As the number of hyperparameterizations increases, processing times also increases and becomes slower. Also, during the process of defining our hyperparameters, we may omit an hyperparameterization that would in fact be optimal.

##### Randomized Search 
An alternative approach to sampling different parameter combinations using scikit-learn is randomized search. Using the RandomizedSearchCV class in scikit-learn, we can draw random parameter combinations from sampling distributions with a specified budget.

We define our set of hyperparameter to tune just like gridsearch, but the hyperparameter set is
randomly selected from prepared hyperparameters search space already defined.
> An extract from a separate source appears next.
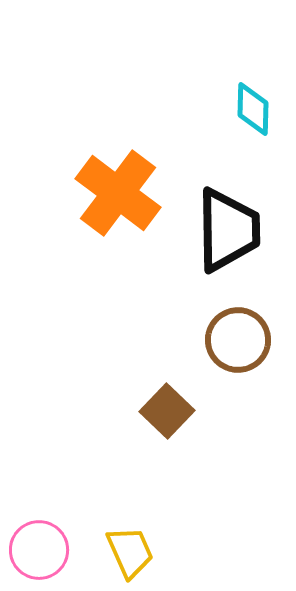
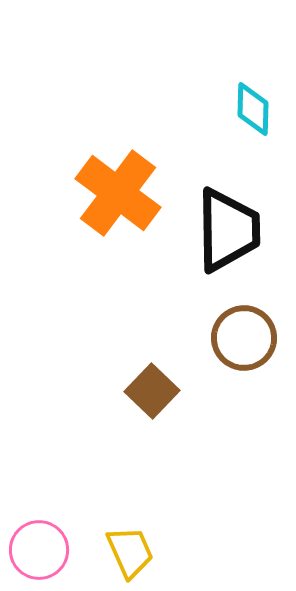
brown circle: moved 6 px right, 2 px up
brown square: moved 15 px left, 20 px up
The random search is based on sampling from distributions of hyperparameters, which allows you to expand the search range, thereby giving you the chance to discover a good solution that you may miss with the grid or manual search options.

In [61]:
from sklearn.model_selection import RandomizedSearchCV

In [62]:
param_tuning2 = {
    'learning_rate': [0.01, 0.1],
    'max_depth': [3, 5, 7, 10],
    'min_child_weight': [1, 3, 5],
    'subsample': [0.5, 0.7],
    'colsample_bytree': [0.5, 0.7],
    'n_estimators' : [100, 200, 500, 1000]
}


In [63]:
# #If you want to you can uncomment it.
# random_search = RandomizedSearchCV(estimator = xgb_model,
#                        param_distributions = param_tuning2,
#                        cv = 3,
#                        n_jobs = -1)

In [64]:
# random_search.fit(X_train,y_train)

In [65]:
# # Get the best values for specified parameters.
# random_search.best_params

In [66]:
# Replace xgboost default parameter value with the value gotten from grid_search,
# then train your model again.

In randomized search, there is probability that your some important search space may not be explored.

##### Bayesian Optimization

In Bayesian optimization, it starts from random search of the seaech space, and then narrow the search space based on Bayesian approach. The popular libraries for bayesian optimization are scikit-optimize(skopt) and hyperopt. You will have to check the resources online for its implementation.